ORD Research Partnership Benefits Freshwater Estuary Restoration

Lake Superior, shared by the United States and Canada, is the world’s largest freshwater lake by area and holds more than 9% of the world’s fresh surface water. Lake Superior is so vast that conducting a full lake-wide assessment requires significant resources, such that coordinating and conducting an assessment has not been feasible for decades. ORD scientists at NHEERL’s Mid-Continent Ecology Division (MED) and Western Ecology Division (WED) have been leading development of efficient sampling designs to assess the condition of Lake Superior to demonstrate effective solutions for monitoring large aquatic systems. Based on a successful pilot assessment in 2006, MED scientists were asked to lead a multidisciplinary, multiagency, international assessment of Lake Superior in 2011, with funding from the Great Lakes Restoration Initiative. This effort was requested by the Great Lakes Binational Program, which coordinates monitoring and resource management activities pursuant to the Great Lakes Water Quality Agreement. This 2011 Coordinated Science and Monitoring Initiative was led by MED and involved active partnerships with the U.S. Geological Survey (Fisheries), EPA’s Great Lakes National Program Office/Region 5, Environment Canada, the Division of Fisheries and Oceans Canada, and several academic institutions.

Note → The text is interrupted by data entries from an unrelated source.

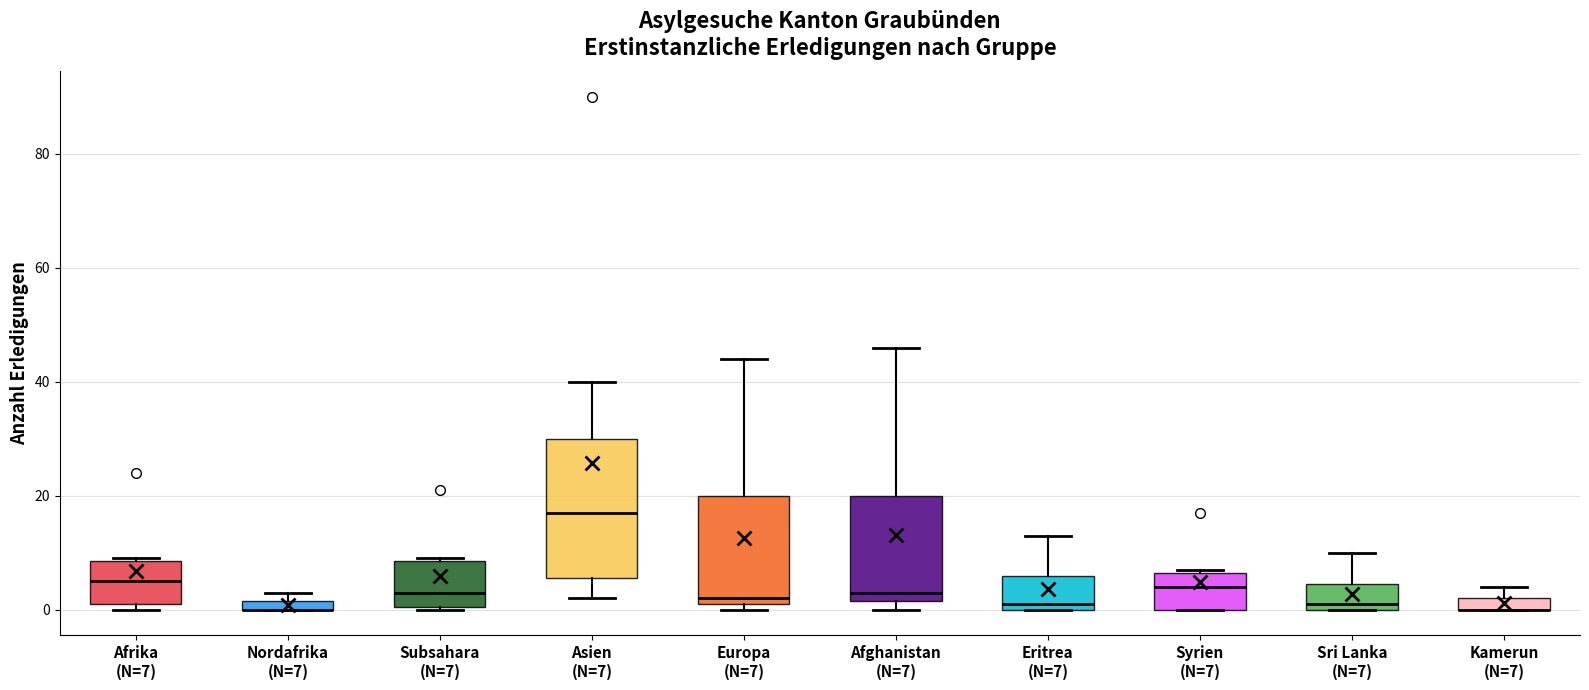

Where is the lower edge of the box for Europa (N=7) on the y-axis? The values are not printed on the chart, so give them approximately, as read against the axis.

2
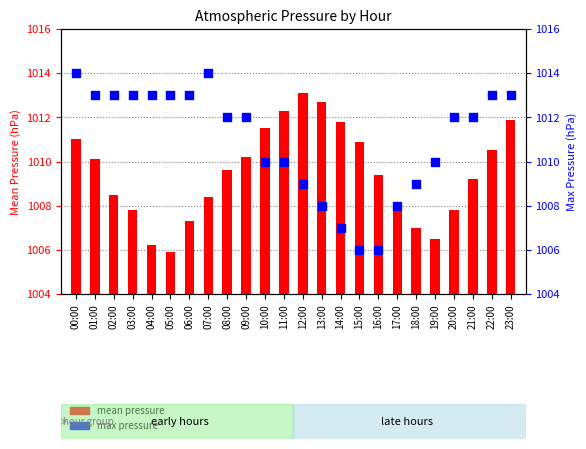

Which series has the largest total across all categories?

max pressure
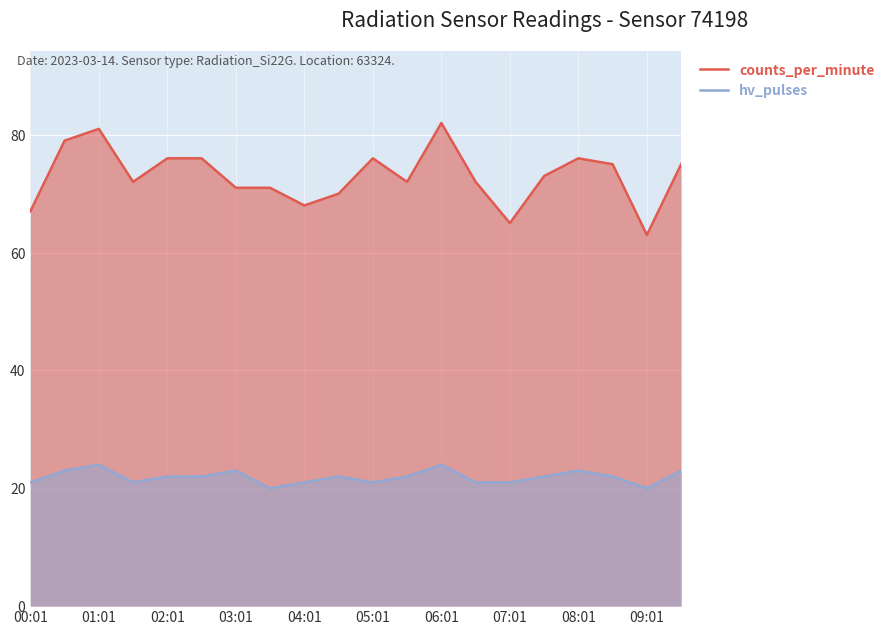

True or false: counts_per_minute and hv_pulses intersect in this chart.

False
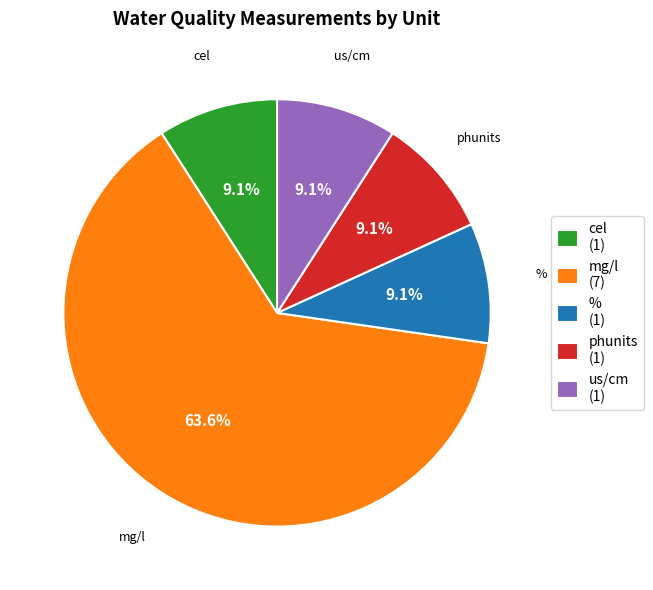

Do % and us/cm together represent more than half of the pie?

No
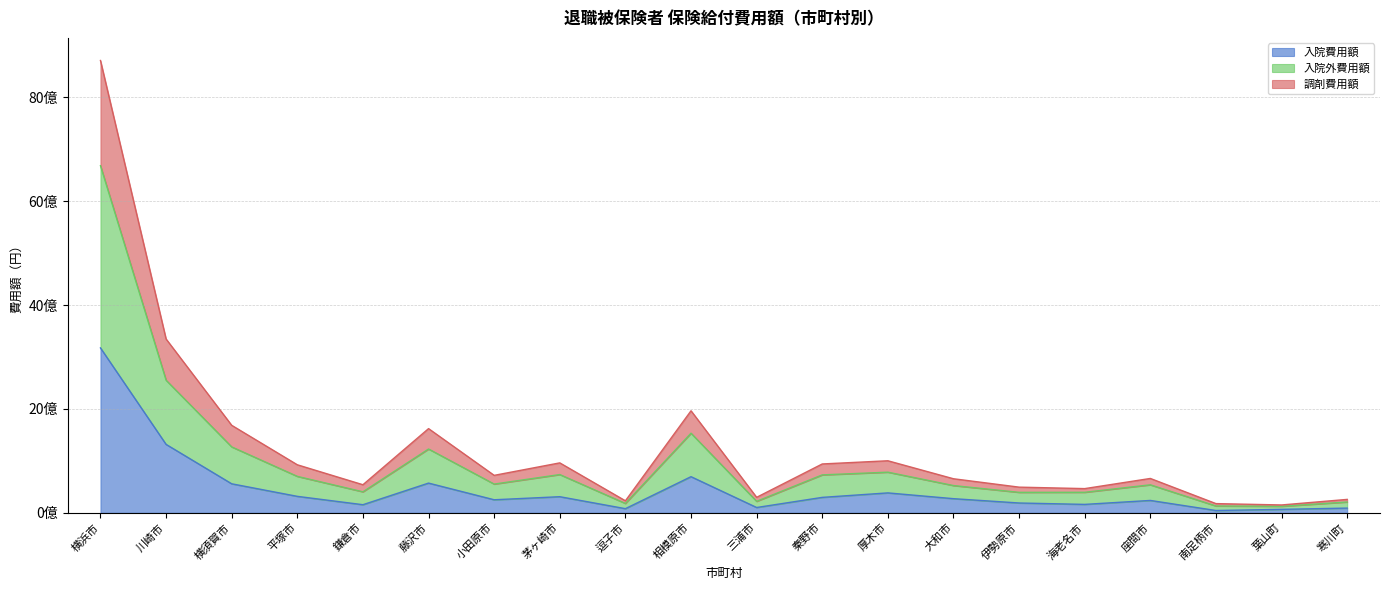

True or false: 調剤費用額 and 入院費用額 cross at least once.

False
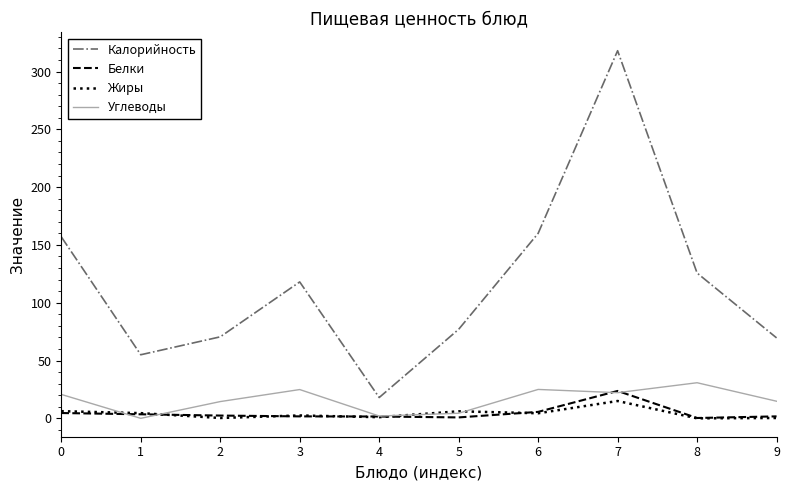

What is the sum of the Калорийность values at 6 and 7?

478.0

The MED/WED statistically based design was comprehensive yet efficient, enabling partners, for the first time ever as a major coordinated and fully-integrated effort, to sample the entire lake, using measurements of all aspects of the ecosystem, from water quality to fish, and across all depths, from inshore to deep offshore. Sampling at 56 core stations, including water quality and chemistry, major food web biota in the water and sediments, inclusive of pelagic and benthic fish populations, was completed in September. A number of supplementary studies and measurements, involving spatially synoptic, new in situ and acoustic technologies, were fully incorporated in this effort. Overall results due within the next year are awaited eagerly by the Binational Program, which establishes Lakewide Management Plans. The assessment will be a true integrated benchmark to establish the current state of Lake Superior. It is expected to become a model for coordinated monitoring of other Great Lakes and large lakes in terms of its design and innovative technological sampling elements, as well as its use of resource agency partnerships to achieve a common vision and provide information for sound management.

This effort supports EPA’s responsibilities under the Clean Water Act and the Great Lakes Water Quality Agreement.